**INSTRUCTIONS FOR THE TASK:**
Across all the records, filter for lines with the word "wrist" and copy them.

**Named joint coordinates:**

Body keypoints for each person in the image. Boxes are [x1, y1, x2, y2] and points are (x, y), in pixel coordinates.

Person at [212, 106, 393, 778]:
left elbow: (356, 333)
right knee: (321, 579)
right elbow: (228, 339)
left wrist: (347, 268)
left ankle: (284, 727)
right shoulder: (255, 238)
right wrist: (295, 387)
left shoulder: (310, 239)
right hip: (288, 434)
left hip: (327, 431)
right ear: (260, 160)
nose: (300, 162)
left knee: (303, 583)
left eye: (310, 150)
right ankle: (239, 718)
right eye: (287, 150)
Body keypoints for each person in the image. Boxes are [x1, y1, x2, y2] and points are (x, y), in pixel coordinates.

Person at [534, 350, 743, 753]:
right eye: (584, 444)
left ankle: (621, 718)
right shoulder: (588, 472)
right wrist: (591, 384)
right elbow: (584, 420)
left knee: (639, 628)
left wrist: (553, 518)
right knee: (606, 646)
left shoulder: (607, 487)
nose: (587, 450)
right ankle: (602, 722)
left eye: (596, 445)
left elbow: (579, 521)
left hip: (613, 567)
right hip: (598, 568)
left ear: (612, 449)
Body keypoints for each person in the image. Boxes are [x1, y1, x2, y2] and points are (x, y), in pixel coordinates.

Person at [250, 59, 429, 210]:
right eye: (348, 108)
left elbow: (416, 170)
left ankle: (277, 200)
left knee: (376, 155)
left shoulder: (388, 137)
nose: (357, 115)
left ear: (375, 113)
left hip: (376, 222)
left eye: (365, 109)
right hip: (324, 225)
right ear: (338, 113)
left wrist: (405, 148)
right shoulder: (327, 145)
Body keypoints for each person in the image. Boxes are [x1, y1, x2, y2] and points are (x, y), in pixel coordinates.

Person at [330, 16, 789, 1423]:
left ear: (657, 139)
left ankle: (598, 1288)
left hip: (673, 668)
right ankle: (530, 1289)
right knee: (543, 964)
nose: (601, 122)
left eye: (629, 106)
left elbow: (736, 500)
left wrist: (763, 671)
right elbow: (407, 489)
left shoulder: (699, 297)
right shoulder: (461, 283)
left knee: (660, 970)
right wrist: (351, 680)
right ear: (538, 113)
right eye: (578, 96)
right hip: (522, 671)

**ANSWER TO THIS PROBLEM:**
left wrist: (347, 268)
right wrist: (295, 387)
right wrist: (591, 384)
left wrist: (553, 518)
left wrist: (405, 148)
left wrist: (763, 671)
right wrist: (351, 680)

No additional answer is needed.